Nominees for the first ever gaming category in the annual GLAAD awards were announced today, honoring The Elder Scrolls Online: Summerset, Guild Wars 2: Path of Fire, Pillars of Eternity II: Deadfire, The Sims Mobile and Assassin’s Creed Odyssey for their representation of LGBTQ characters. The nomination of that last game included an additional explanatory note addressing a controversial required romance in the most recent downloadable expansion..
“Our decision to nominate Assassin’s Creed: Odyssey is ultimately rooted in the understanding that progress can sometimes be messy,” Blair Durkee, a consultant for the LGBTQ advocacy group, wrote in a blog post. Durkee went on to note that the nomination was sure to “raise eyebrows.”

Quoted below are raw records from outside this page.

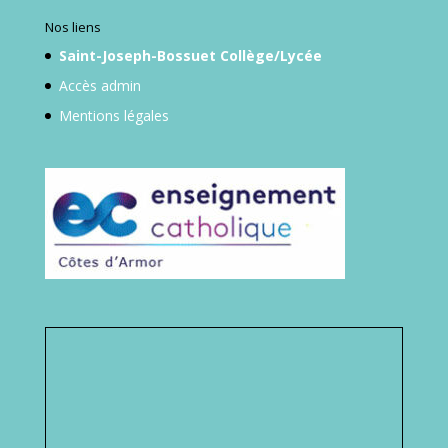
Nos liens
Saint-Joseph-Bossuet Collège/Lycée
Accès admin
Mentions légales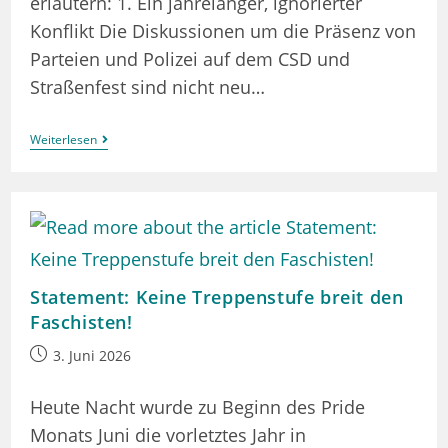
erläutern: 1. Ein jahrelanger, ignorierter
Konflikt Die Diskussionen um die Präsenz von
Parteien und Polizei auf dem CSD und
Straßenfest sind nicht neu…
Wer
Weiterlesen
Die
Polizei
Zum
CSD
Einlädt,lädt
Ganz
Aktiv
Teile
Der
Statement: Keine Treppenstufe breit den
Eigenen
Community
Faschisten!
Aus!
Beitrag
3. Juni 2026
veröffentlicht:
Heute Nacht wurde zu Beginn des Pride
Monats Juni die vorletztes Jahr in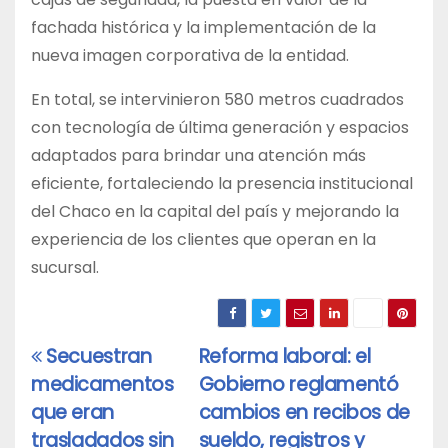
fachada histórica y la implementación de la
nueva imagen corporativa de la entidad.
En total, se intervinieron 580 metros cuadrados
con tecnología de última generación y espacios
adaptados para brindar una atención más
eficiente, fortaleciendo la presencia institucional
del Chaco en la capital del país y mejorando la
experiencia de los clientes que operan en la
sucursal.
Secuestran
Reforma laboral: el
Navegación
medicamentos
Gobierno reglamentó
de
que eran
cambios en recibos de
entradas
trasladados sin
sueldo, registros y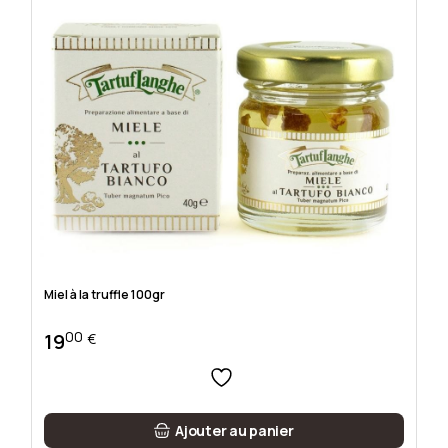
Miel à la truffle 100gr
00
19
€
Ajouter au panier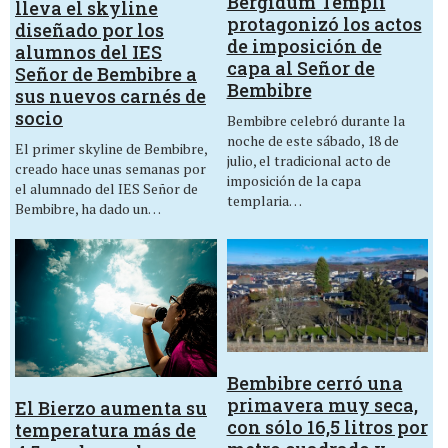
Bergidum Templi
lleva el skyline
protagonizó los actos
diseñado por los
de imposición de
alumnos del IES
capa al Señor de
Señor de Bembibre a
Bembibre
sus nuevos carnés de
socio
Bembibre celebró durante la
noche de este sábado, 18 de
El primer skyline de Bembibre,
julio, el tradicional acto de
creado hace unas semanas por
imposición de la capa
el alumnado del IES Señor de
templaria…
Bembibre, ha dado un…
Bembibre cerró una
primavera muy seca,
El Bierzo aumenta su
con sólo 16,5 litros por
temperatura más de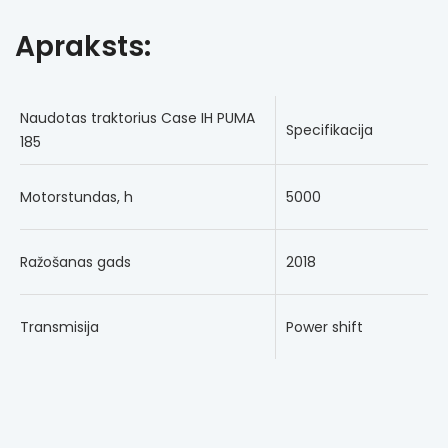
Apraksts:
Naudotas traktorius Case IH PUMA
Specifikacija
185
Motorstundas, h
5000
Ražošanas gads
2018
Transmisija
Power shift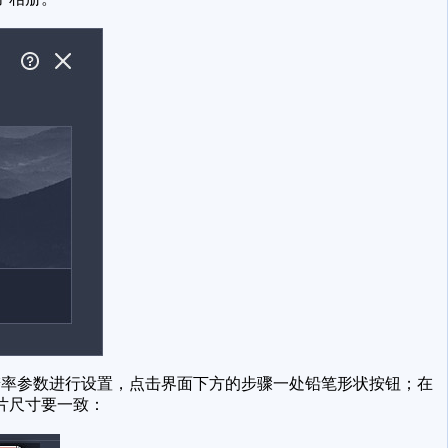
率参数进行设置，点击界面下方的步骤一处铅笔形状按钮；在
片尺寸要一致：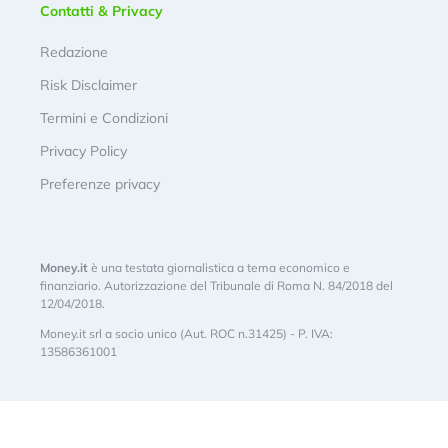
Contatti & Privacy
Redazione
Risk Disclaimer
Termini e Condizioni
Privacy Policy
Preferenze privacy
Money.it
è una testata giornalistica a tema economico e
finanziario. Autorizzazione del Tribunale di Roma N. 84/2018 del
12/04/2018.
Money.it srl a socio unico (Aut. ROC n.31425) - P. IVA:
13586361001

The raised eyebrows would be due to the turn Odyssey has taken in recent weeks. Since before launch, the ancient Greek adventure from Ubisoft drew attention for, among other things, letting players choose to play as a man named Alexios or a woman named Kassandra and then romance (and sleep with) any of a handful of male or female characters players might encounter in the game. Sex happened off-screen, but characters could choose who to court, including various dialogue options for flirting and developing these relationships. Players had been told by the game’s creators that they’d never be forced to have a relationship with any specific character and could roleplay with their protagonist as having any sexuality in the 100-hour game. This was all reinforced in the game itself, until a downloadable expansion released to paying customers last week, which introduced a required straight romance, seemingly for the plot purpose of having a biological child.
“At worst, this sends the harmful message that sexual orientation can be changed at will and that LGBTQ people can choose to conform to heteronormative expectations in spite of their identities,” Durkee wrote.
Many fans complained about the DLC’s mandatory straight relationship last week, with some expressing hurt that the game seemed to be presenting homosexuality as a choice that could be undone and others simply saying that this was not what they had been told the game would do.
In response, Ubisoft and the game’s creative director made several apologies: first for surprising players, and later, in a more nuanced message, for letting players down. Yesterday, the developers said they would alter some dialogue and a cutscene in the released DLC to better accommodate players who wanted to choose the “non-romantic” version of the relationship. The DLC won’t be changing the character’s decision to engage in heterosexual intercourse to have a child but will apparently more greatly enable the relationship to play out as a utilitarian one that is engaged in only to continue a bloodline. The final fate of the relationship will be depicted in an upcoming final chapter to the expansion.
Durkee described the announced changes as “a positive step,” though noted that these changes “do not entirely solve the challenge.” They also noted that GLAAD has been in contact with Ubisoft to offer feedback about the whole situation, which a Ubisoft rep also confirmed to Kotaku.
On forums and social media, fans’ feedback to the Assassin’s Creed team’s statements and plans have been mixed. Some say it’s been a good faith effort to honor the spirit in which the game was originally presented and that it addresses the bait-and-switch many players felt. Others argue it is ceding too much authorial control, though the authors of the game do seem quite motivated to do it and aren’t actually changing their major plot points. Some fans have gotten hung up on the idea that Assassin’s Creed’s historical protagonists used to be required to have biological descendants based on the logic of how the game’s modern-day lore has connected to its playable events in the past, but the biological descendant thing hasn’t actually been required of the game’s heroes in the franchise’s most recent games. There had been no indication prior to this past week that Alexios or Kassandra would need to have a descendant, which explains how many players were caught by surprise.
GLAAD’s nomination for Odyssey reads as follows:
Assassin’s Creed: Odyssey follows protagonists Kassandra and Alexios across an epic role-playing adventure in ancient Greece. True to the norms of the historical period, sexuality is fluid and celebrated. Both Kassandra and Alexios can romance same-sex characters in the game and will often encounter non-player characters with same-sex partners. There are specific references to historical LGBTQ figures, including Alcibiades and Sappho. LGBTQ inclusion is both prominently featured and effectively woven throughout the game.
The other games were also lauded for their representation of LGBTQ characters: Guild Wars 2’s expansion for “making LGBTQ identities feel like a natural and vital part of the world”, Pillars of Eternity II for an “expansive cast of characters includes many with LGBTQ identities,” the Sims for bringing its long-running LGBTQ inclusiveness to mobile and the Elder Scrolls expansion for “ a questline in which the player helps a transgender woman reunite with her estranged twin sister.”
The winner of GLAAD’s gaming award will be announced in the coming weeks.